Bokowski’s character persona of Henry Chinaski comes realized in Nick Belane, private detective, lover of beautiful woman, and degenerate gambler, and the observational eye of a streetwise sociologist.
The book begins in a Chandler-isk tone with an edge:
I was sitting in my office, my lease had expired and McKelvy was starting eviction proceedings. It was a hellish hot day, and the air conditioner was broken. A fly crawled across the top of my desk. I reached out with the open palm of my hand and sent him out of the game. (emphasis mine).
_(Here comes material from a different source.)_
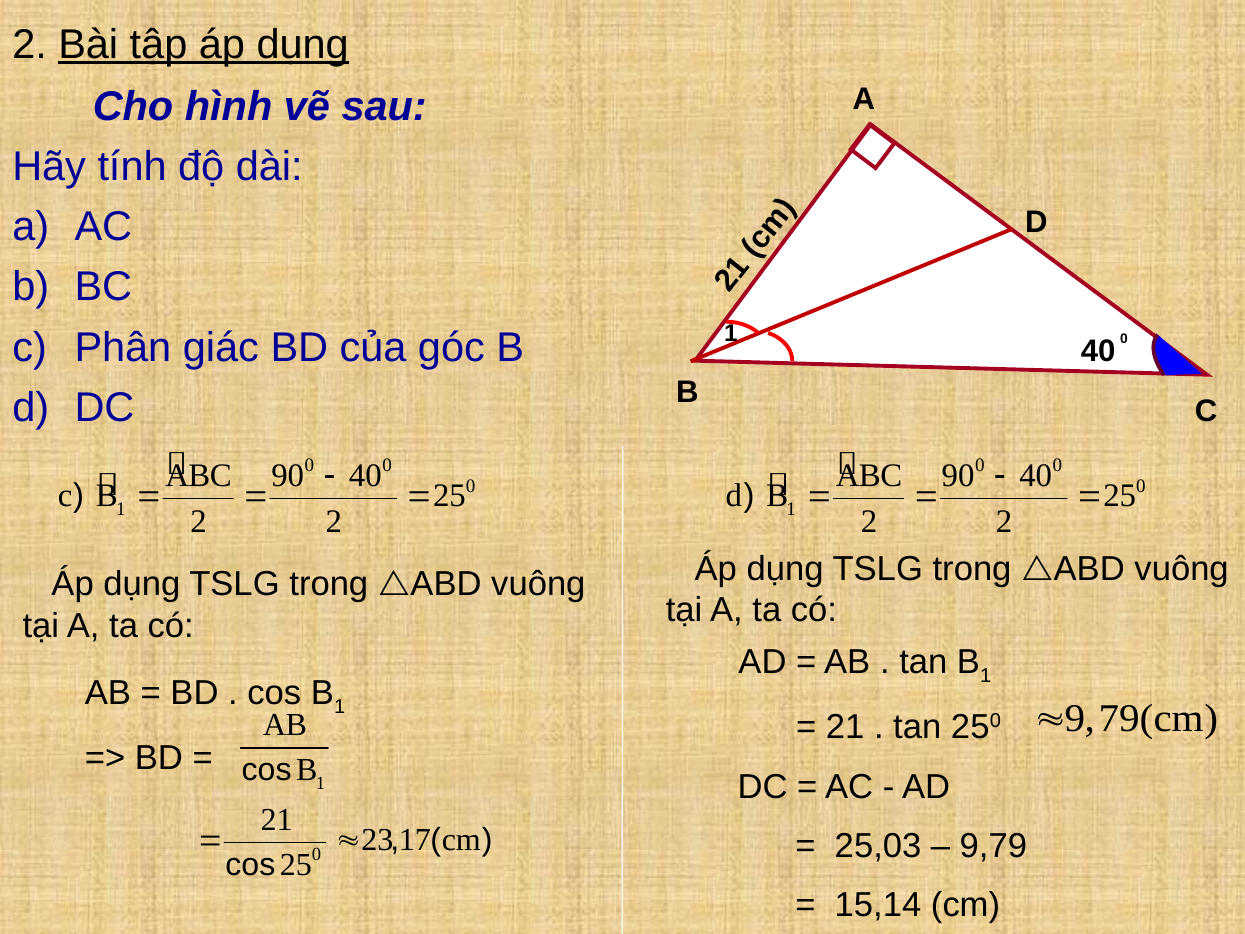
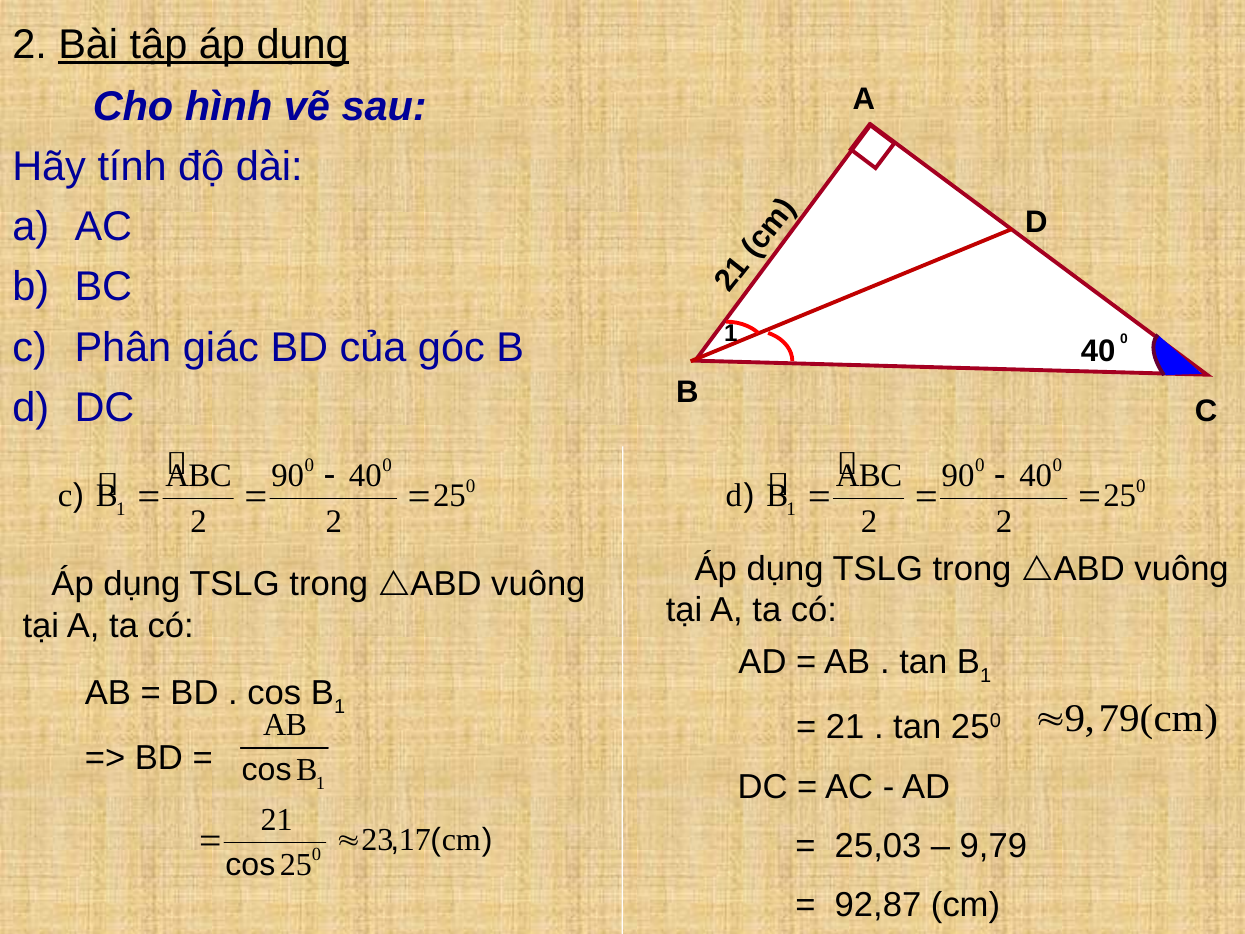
15,14: 15,14 -> 92,87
Belane is hired by a slew of dubious clients, starting with Lady Death who needs to find the alleged dead French writer, Celine. Along with a case to catch a cheating wife, Belane is hired to expose an alien inhabiting the bodies of humans and, the most intriguing, seeking out and finding the illusive Red Sparrow. Belane and the reader are never privy as to what the Red Sparrow is until the end of the novel. Personally, I found the end of the story quite unexpected and moving.
Having been a fan of this genre back in the day, I was curious to see how Bukowski pulled it off. He pulls it off, not only with alley-like humor, and originality, but with a universal, deep understanding of the human condition – I reached out with the open palm of my hand and sent him out of the game.
Suggested reading for an overcast, rainy Sunday afternoon.